Business Insider reports Disney executives are considering making some Disney Plus programming free as streamers chase YouTube-scale viewing time.

June Castellano

By June Castellano / Platforms & Power Reporter

Disney has discussed a free Disney Plus tier, report says
img: The Verge

Disney is discussing whether to let people watch some Disney Plus programming without paying, according to Business Insider, a move that would put another crack in the subscription-only streaming model.

Business Insider reported that Adam Smith, Disney’s chief product and technology officer, referred to a free streaming tier during a company town hall on Thursday. The report cites a person familiar with the remarks. Disney has not publicly announced such a product, and The Verge reported that the company did not immediately respond to a request for comment.

The useful caveat is the whole story: nobody outside Disney appears to know what would actually be free. Business Insider did not report which films or shows Disney might put outside the paywall, whether the company would limit access by region, or when it might launch the idea. The outlet described the concept as part of continuing internal discussion about ways to serve fans.

A subscription service looking over the wall

If Disney goes ahead, the mechanism would be straightforward enough. Instead of requiring a paid Disney Plus subscription before a viewer can press play, Disney could expose a slice of its catalog through a no-cost tier. The report does not say whether that tier would carry ads, how much content it would include, or whether it would be built into the current Disney Plus app.
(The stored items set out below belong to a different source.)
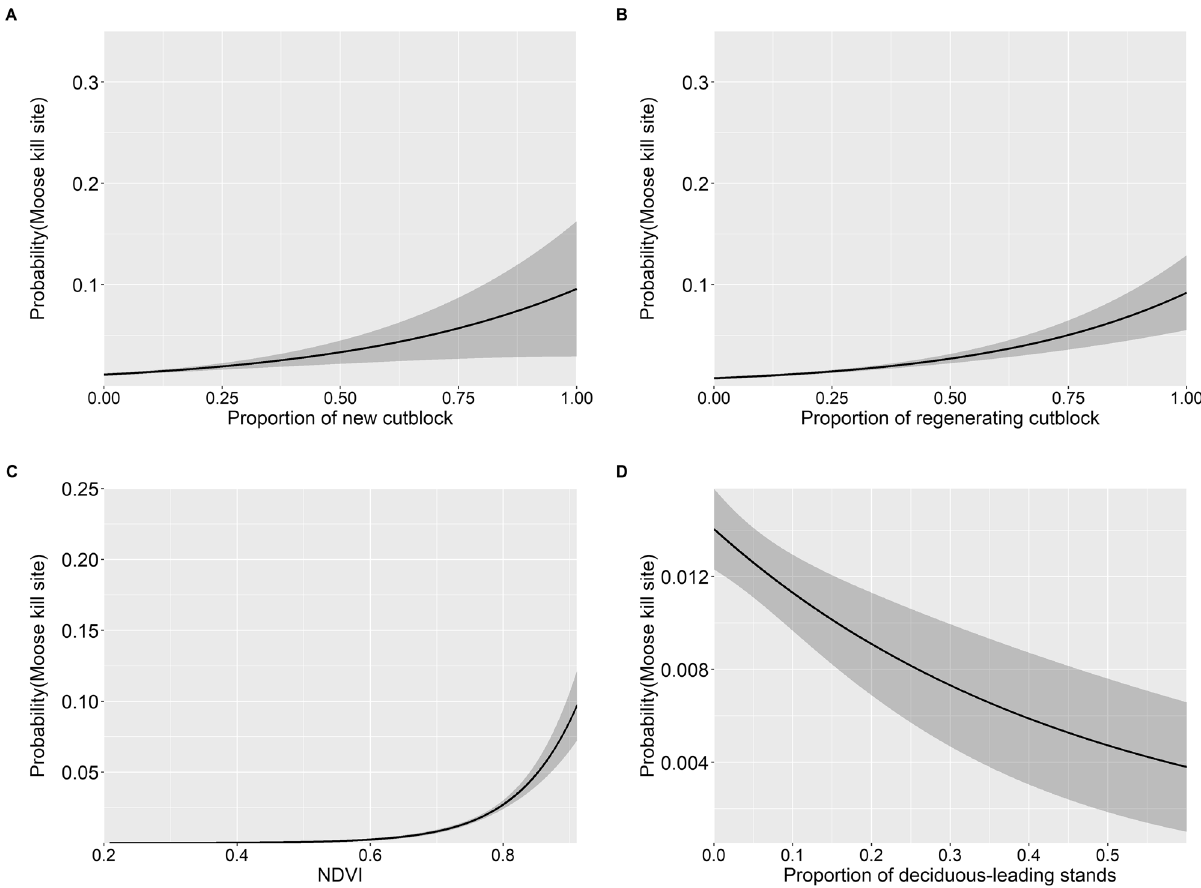
Figure 5. Predicted probability with 95% confidence intervals of a wolf kill-site of a moose occurring based on ( A ) proportion of new (0–8 years old) cutblocks, ( B ) proportion of regenerating (9–24 years old) cutblocks, and ( C ) mean normalized difference vegetation index (NDVI), and ( D ) proportion of deciduous-leading stands within a 883 m buffer around the location, in Prince George South, 2018–2020.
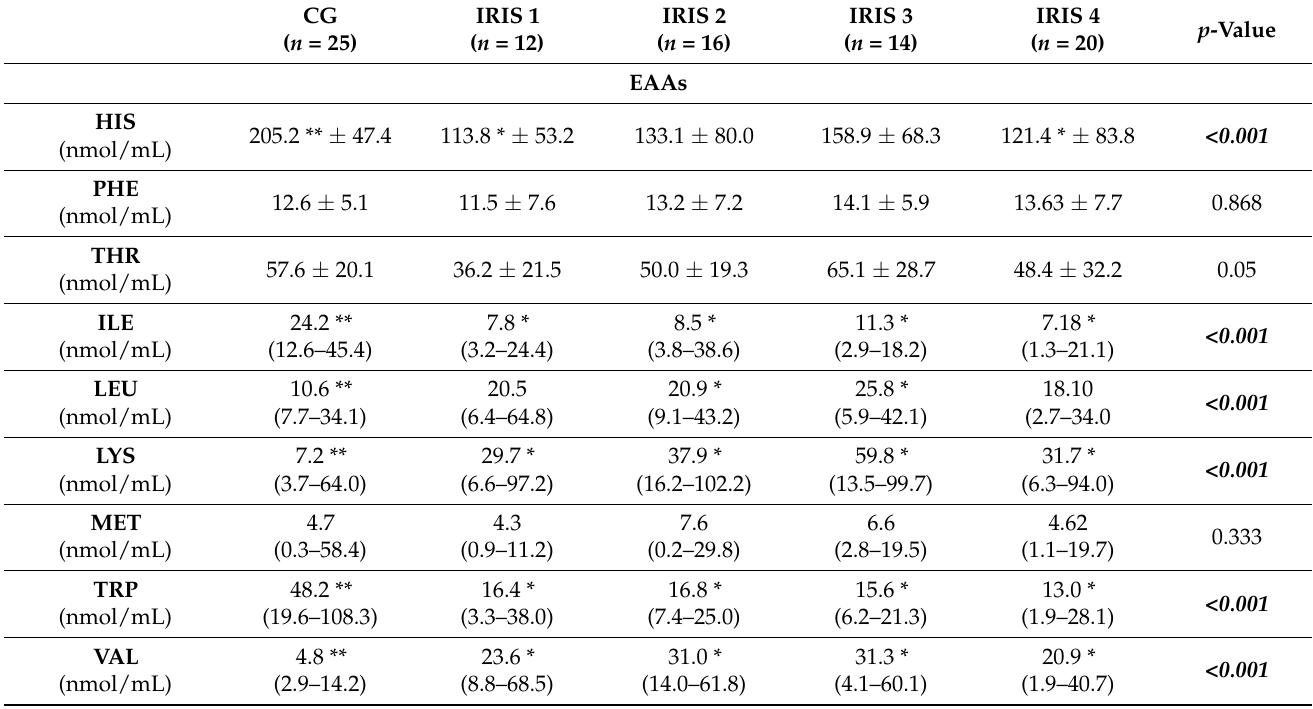
Table 2. One-way ANOVA and Kruskal–Wallis comparisons of serum amino acids of dogs of the control group and dogs at different stages of chronic kidney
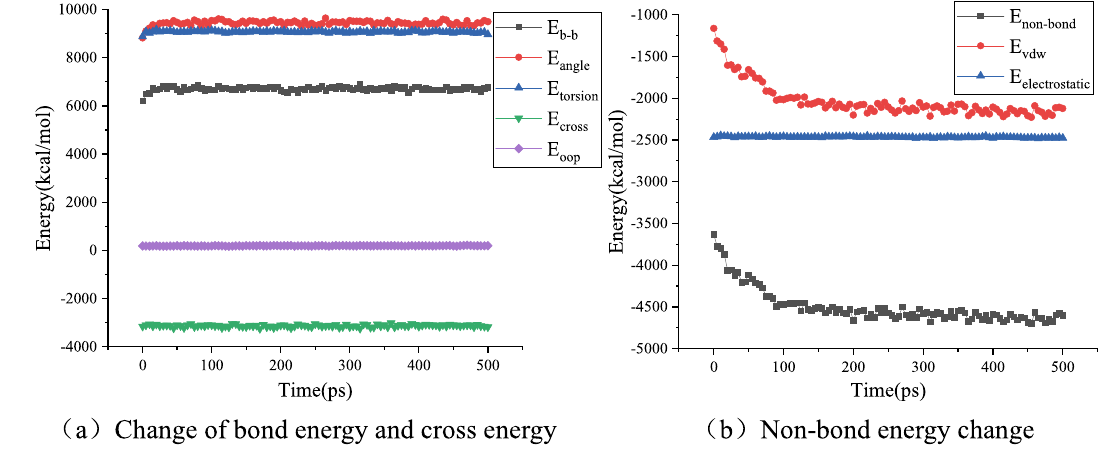
Figure 14. Energy change during virgin asphalt self-healing process.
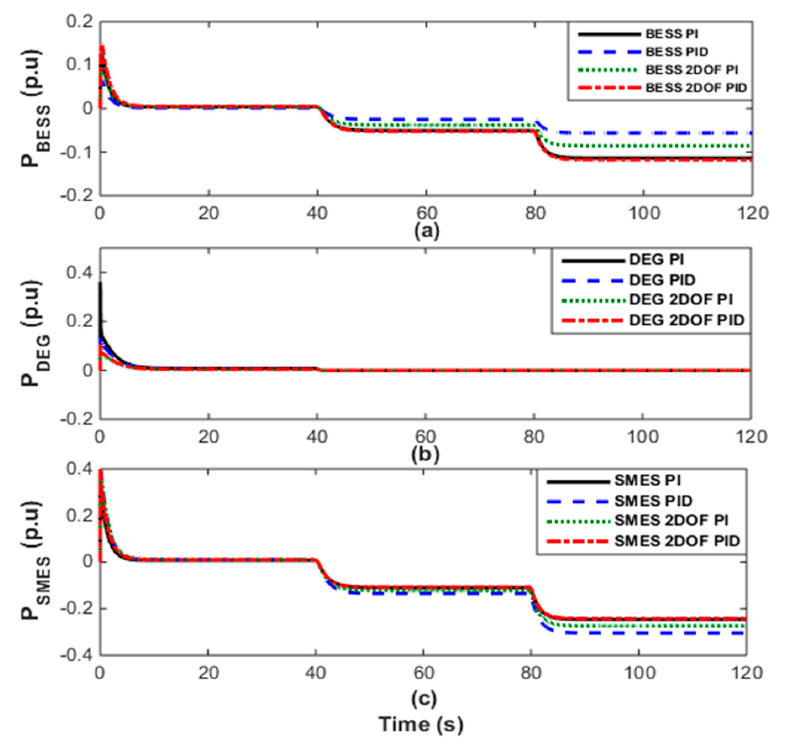
Figure 10. Power-sharing of the ( a ) BESS, ( b ) DEG, and ( c ) SMES in case3. The optimized gain values of the PI, PID, 2DOF PI, and 2DOF PID controllers attained using the FPA are displayed in Tables 5–8, respectively. The maximum changes in the frequency fluctuations ( ∆ f in Hz) of the hybrid response model for different operating conditions are shown in Table 9.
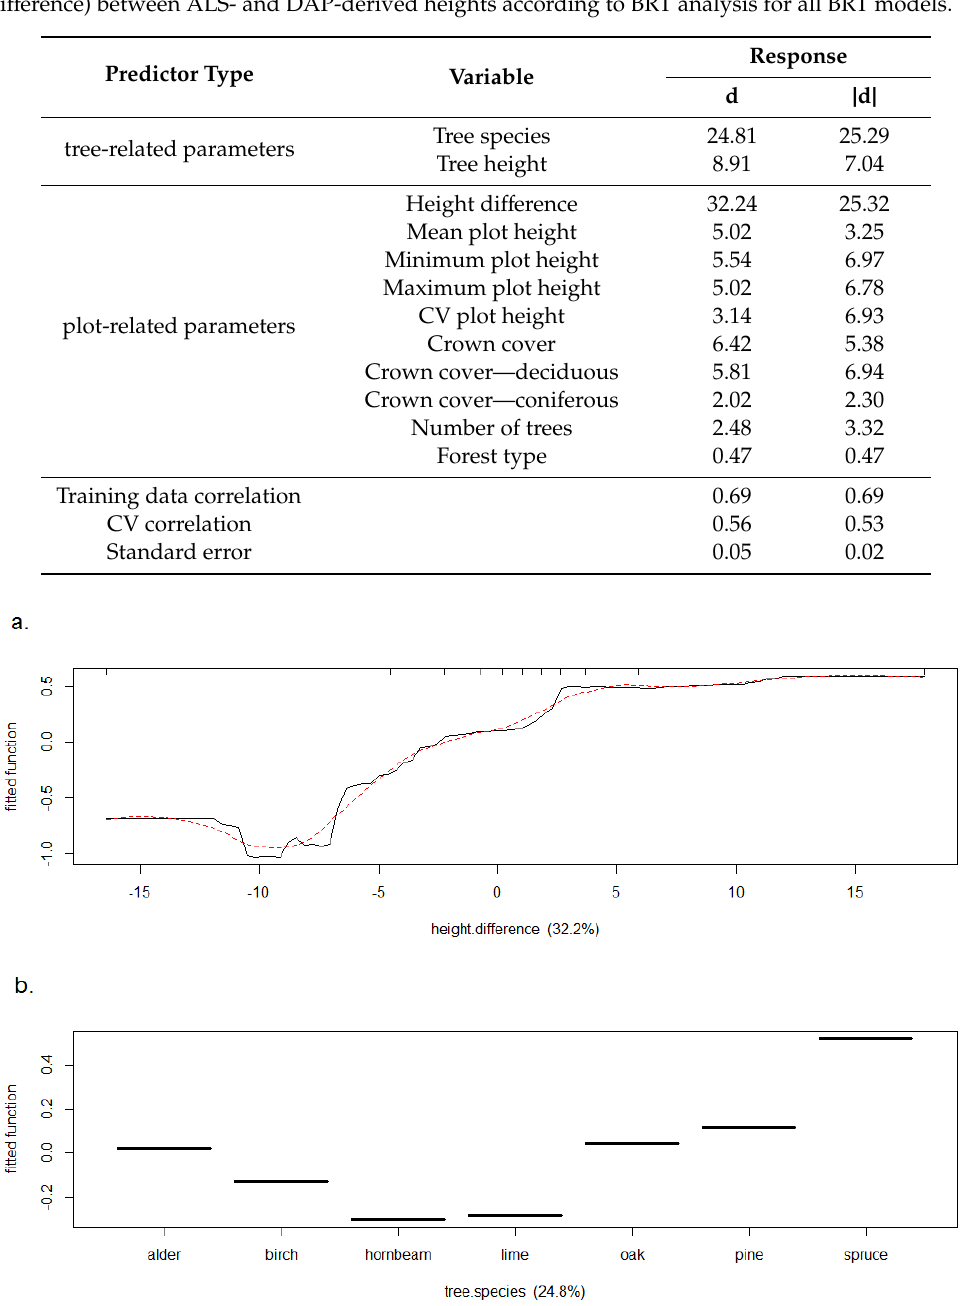
Figure 4. Partial dependency plots for the BRT model illustrating the relationship between the difference between ALS and DAP heights and height difference (a) and tree species (b). Percentages represent the relative contributions of the predictors to the BRT model. The fitted function (y-axis) reflects the effect of the predictors on the difference between the ALS and DAP heights after all other predictors are averaged. Each tick mark at the top of the graph represents a 10th percentile of the data.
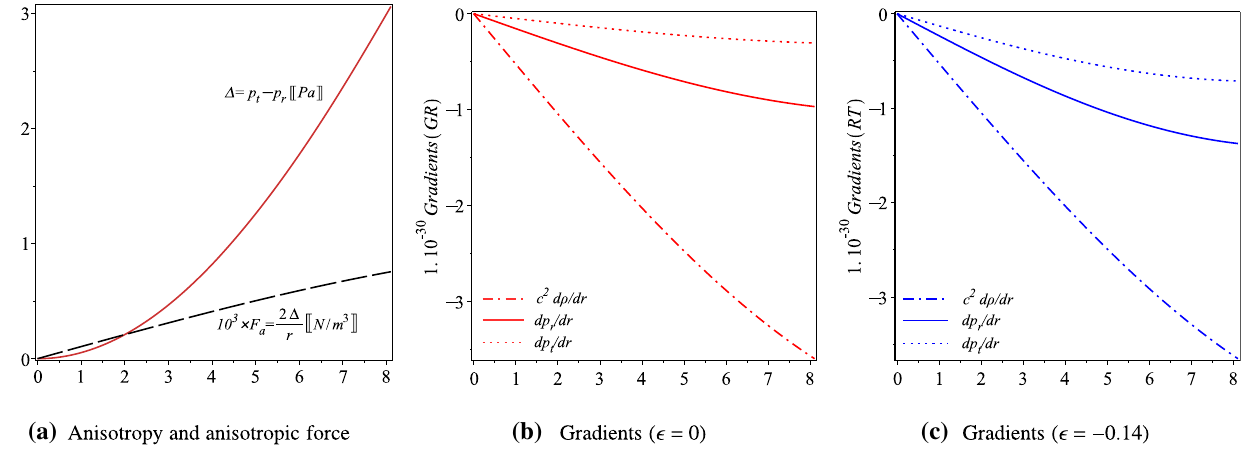
of spherical symmetry as discussed after (16). For (cid:2) = 0 and (cid:2) (cid:6)= 0, the gradients of the density, tangential and radial pressures given by Eqs. (29)–(31) versus the radial coordinate r in km of the pulsar Her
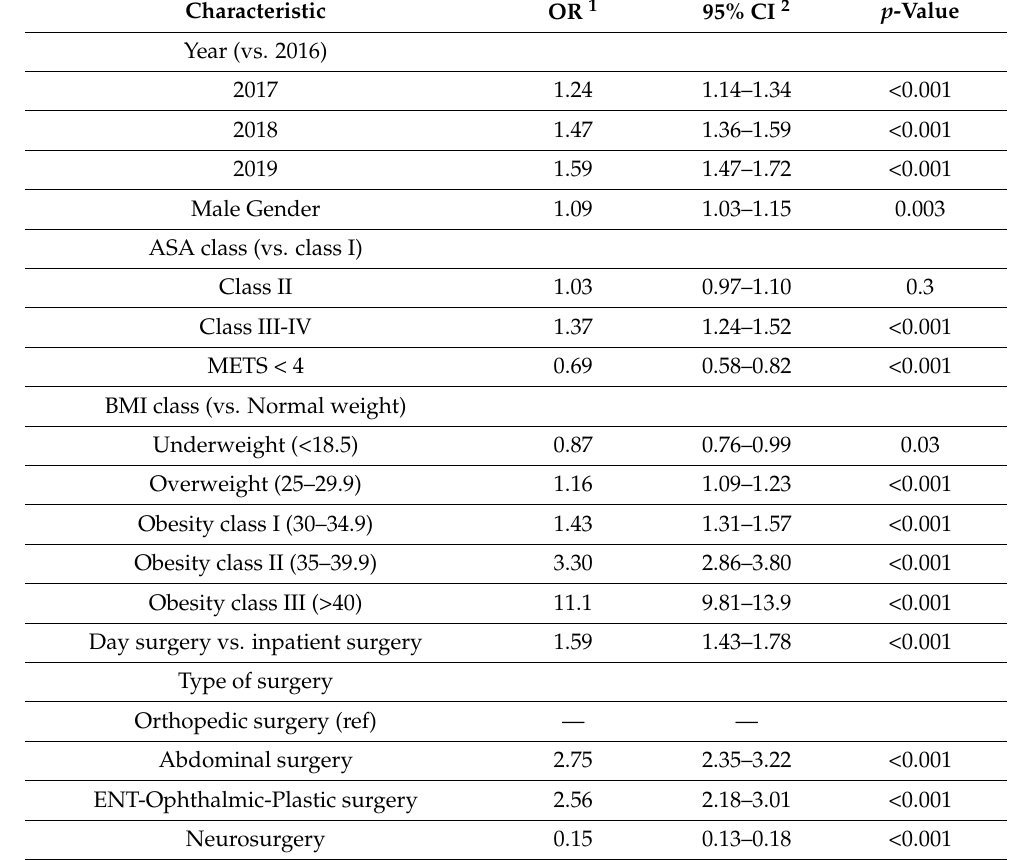
Table 3. Multivariable model to identify factors associated with NMBA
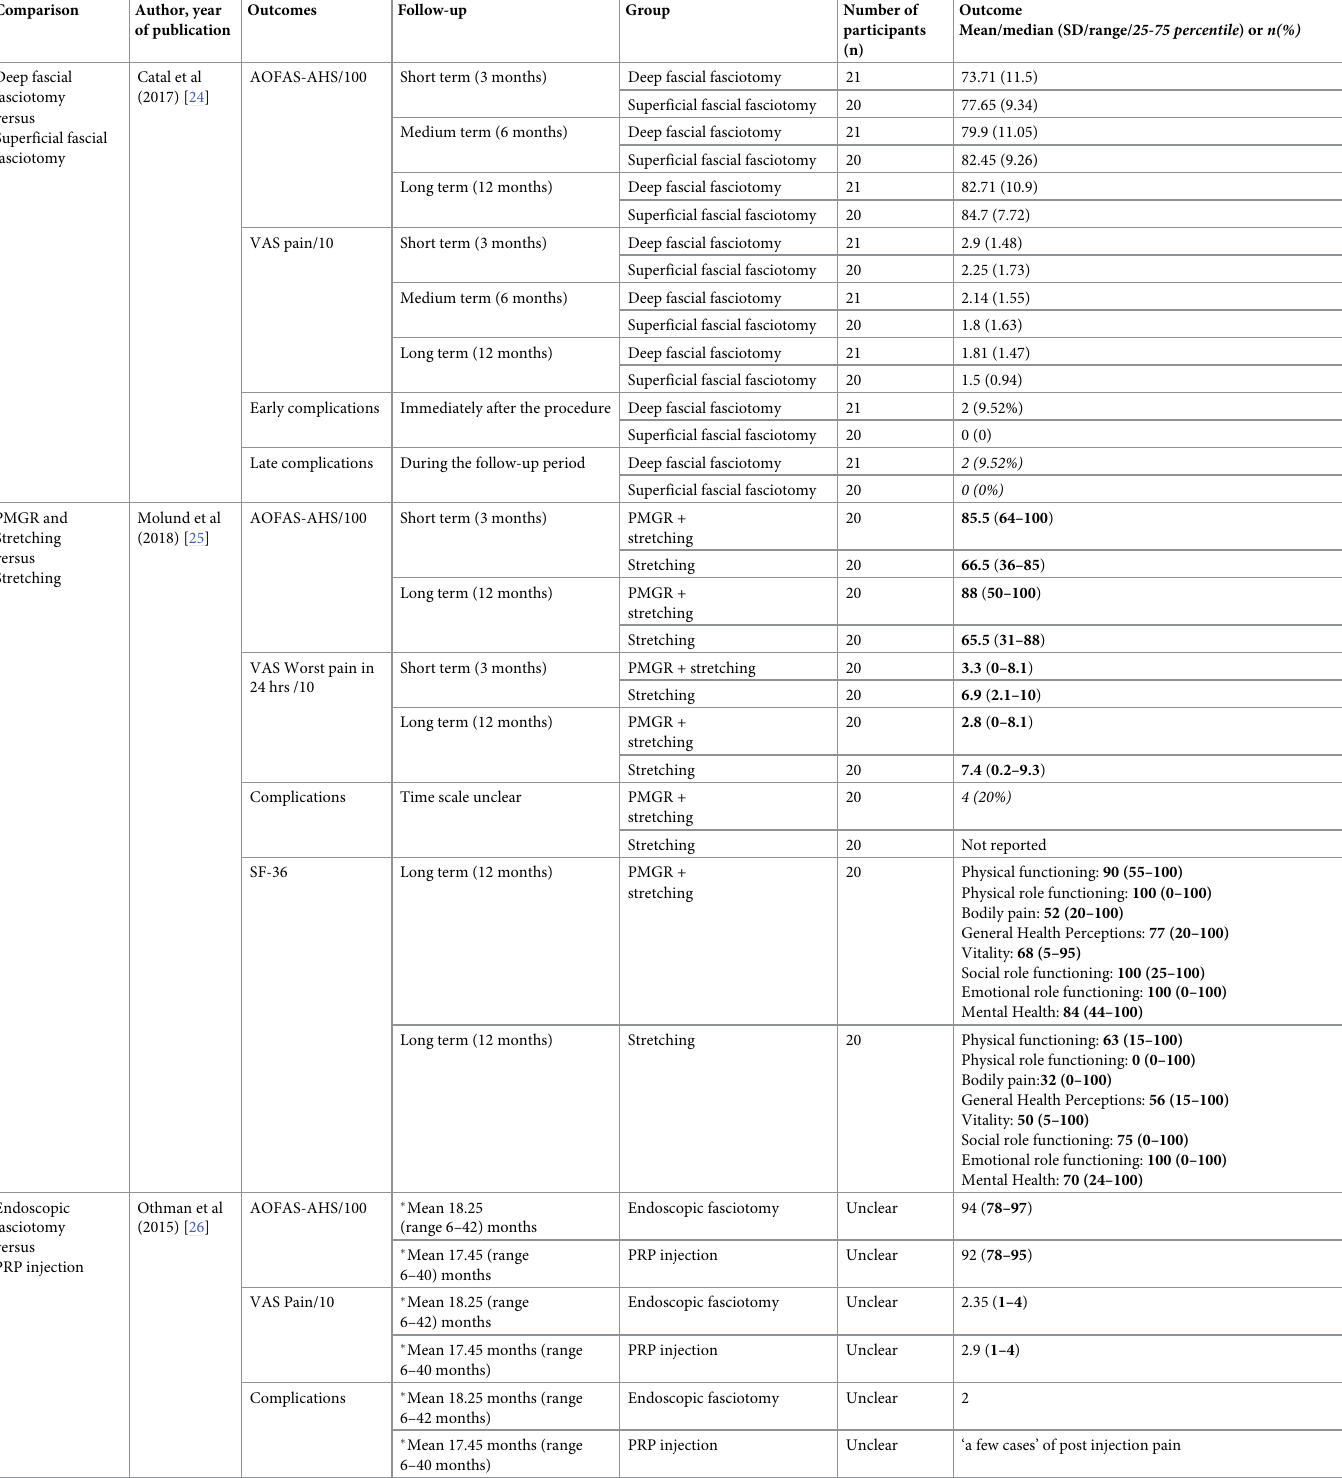
Table 2. Results of included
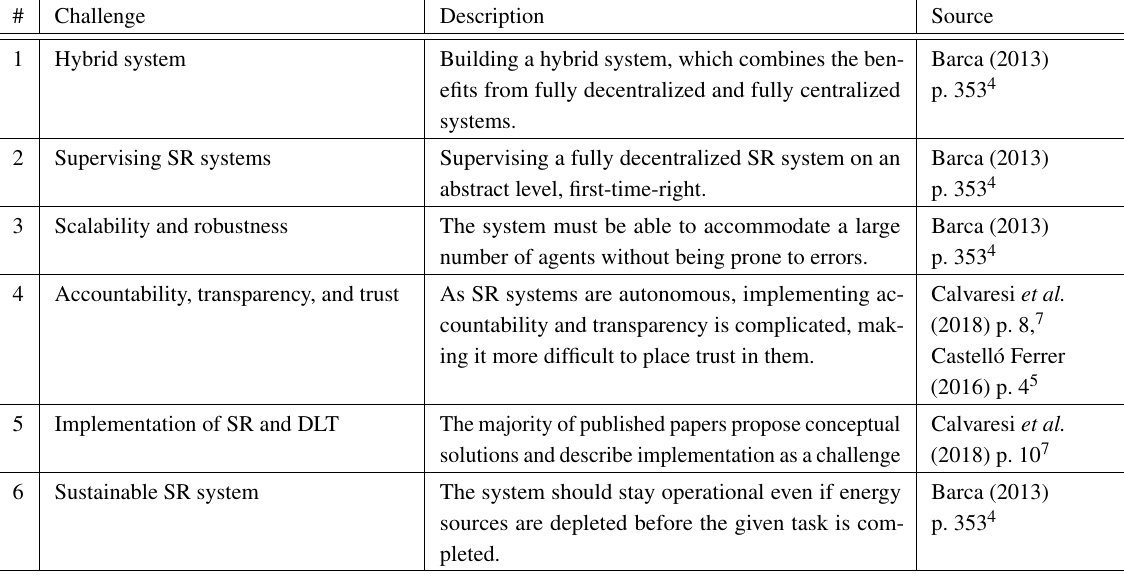
Table 1. A series of challenges that impede widespread adoption of SR for real-world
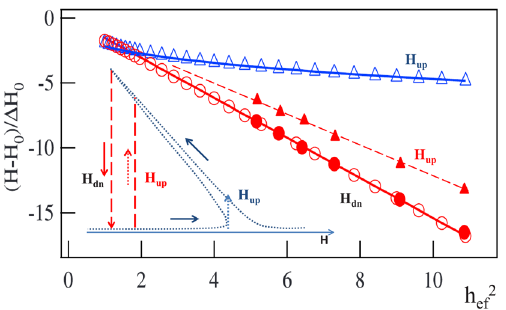
Figure 4. The dependence of fields H dn and H up in units of field shift divided by the line broadening ( (cid:31) H 0 ) as it described in 33 for a single oscillator and a microscopic sample (open symbols). We use this picture to show 2 the principal difference with our results. The parameter h ef is used, which is proportional to the pumping power as a fitting for field H dn (filled symbols). It is clearly seen that the field H up has a much larger shift from the resonance field than what follows from the theory of a single nonlinear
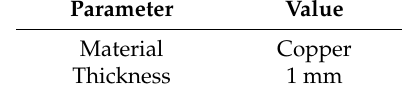
Table 3. Parameters of the copper plate. Table 4. Parameters of the magnet.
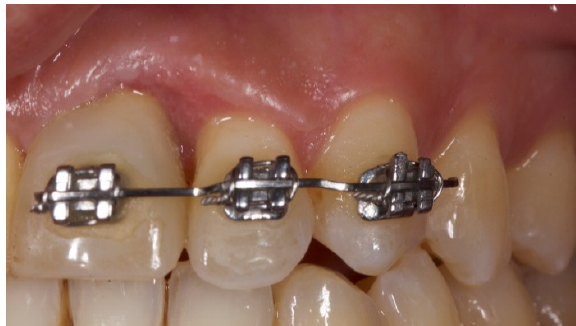
Figure 11. Orthodontic therapy.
That uncertainty matters for subscribers and non-subscribers alike. A free tier could be a sampler, a retention tool, or a separate product meant to collect casual viewing that currently goes elsewhere. Without details from Disney, treating it as a full free version of Disney Plus would be generous to the point of fan fiction.

The competitive pressure is not hard to spot. The Verge noted that YouTube is taking a large share of the time people spend watching video on television screens, citing TheWrap’s coverage of Nielsen’s April 2026 Gauge data. Disney Plus, Netflix, HBO Max, and other paid streamers are trying to keep viewers from drifting into services that feel more ambient, more endless, and less like a monthly bill with a login screen.

Disney has already experimented around the edges of the classic streaming catalog. The Verge has reported that Disney Plus added vertical video feeds, a format more closely associated with mobile social video than premium television. Deadline has also reported that Disney Plus added always-on channels, which recreate the old lean-back TV experience inside a streaming app.

Netflix is moving in a similar direction, at least by report. The Verge has reported that Netflix is considering always-on channels, while also covering Netflix’s push to host videos from digital publishers. The pattern is plain enough: the big subscription apps are borrowing from YouTube, social feeds, and cable because the grid of prestige thumbnails has not solved every attention problem.

For now, Disney’s free-tier idea remains an internal discussion reported by Business Insider, not a product launch. The important part is that Disney is apparently willing to discuss free access inside Disney Plus at all. After years of training viewers to pay for separate streaming silos, the companies that built those silos are looking for ways to make the walls a little more porous.

This story draws on original reporting from The Verge.